敏行さんからの理不尽なお願いに困惑する美月さん

ほどなくして離婚が成立。晴れて自由の身となった敏行さんに降りかかってきたのは、唯ちゃんの養育費問題でした。

離婚した当時3歳だった唯ちゃんが社会的・経済的に自立するまで、生活費の他に学費や医療費などを父親として負担する義務があります。2024年4月に施行された改正ADR法では、養育費問題の和解内容に基づく強制執行が可能になったことで給料の差し押さえなどができるようになっています。

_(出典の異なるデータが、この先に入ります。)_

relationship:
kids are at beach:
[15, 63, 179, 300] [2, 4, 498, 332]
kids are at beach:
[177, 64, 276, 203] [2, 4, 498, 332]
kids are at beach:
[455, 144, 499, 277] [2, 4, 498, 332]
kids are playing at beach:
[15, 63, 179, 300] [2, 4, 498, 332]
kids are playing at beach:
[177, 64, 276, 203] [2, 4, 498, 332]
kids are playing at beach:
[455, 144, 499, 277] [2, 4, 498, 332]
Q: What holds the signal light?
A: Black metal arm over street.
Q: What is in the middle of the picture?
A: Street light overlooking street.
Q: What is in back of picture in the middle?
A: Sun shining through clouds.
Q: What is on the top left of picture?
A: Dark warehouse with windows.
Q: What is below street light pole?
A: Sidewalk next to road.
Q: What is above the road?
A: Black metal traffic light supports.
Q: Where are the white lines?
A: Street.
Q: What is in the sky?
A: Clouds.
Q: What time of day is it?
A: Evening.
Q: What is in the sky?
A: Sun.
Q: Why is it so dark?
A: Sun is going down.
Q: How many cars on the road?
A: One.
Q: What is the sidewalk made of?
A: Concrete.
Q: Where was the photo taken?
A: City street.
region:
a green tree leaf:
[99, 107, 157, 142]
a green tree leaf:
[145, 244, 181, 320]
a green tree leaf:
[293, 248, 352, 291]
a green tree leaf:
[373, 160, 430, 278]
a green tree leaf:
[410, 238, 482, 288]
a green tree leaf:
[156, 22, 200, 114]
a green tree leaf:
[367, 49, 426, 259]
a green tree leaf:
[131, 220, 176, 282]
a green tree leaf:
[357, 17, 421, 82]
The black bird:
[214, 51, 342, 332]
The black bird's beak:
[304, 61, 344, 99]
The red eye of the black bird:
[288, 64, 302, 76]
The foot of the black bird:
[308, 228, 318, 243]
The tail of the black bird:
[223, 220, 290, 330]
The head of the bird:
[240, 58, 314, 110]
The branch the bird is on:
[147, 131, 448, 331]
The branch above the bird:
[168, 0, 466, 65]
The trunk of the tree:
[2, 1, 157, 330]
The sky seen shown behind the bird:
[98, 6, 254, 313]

ただ、現在無職の敏行さんには養育費は払えません。差し押さえできる資産もありません。年金生活の両親も養育費を負担できず、頼れるのは姉の美月さんだけ。

「離婚のきっかけを作ったのは姉ちゃんでしょ? 次の仕事が決まるまで、養育費、立て替えてもらえないかな?」

あまりにも身勝手な弟の言い分に腹が立った美月さんでしたが、かわいい姪の唯ちゃんのためなら仕方ない。教師という仕事柄、学費が払えず高校を辞めざるを得なかった生徒も見てきました。

「なんで私がこんな目に?」

まったくもって理不尽なお願いでしたが、渋々受け入れることにしました。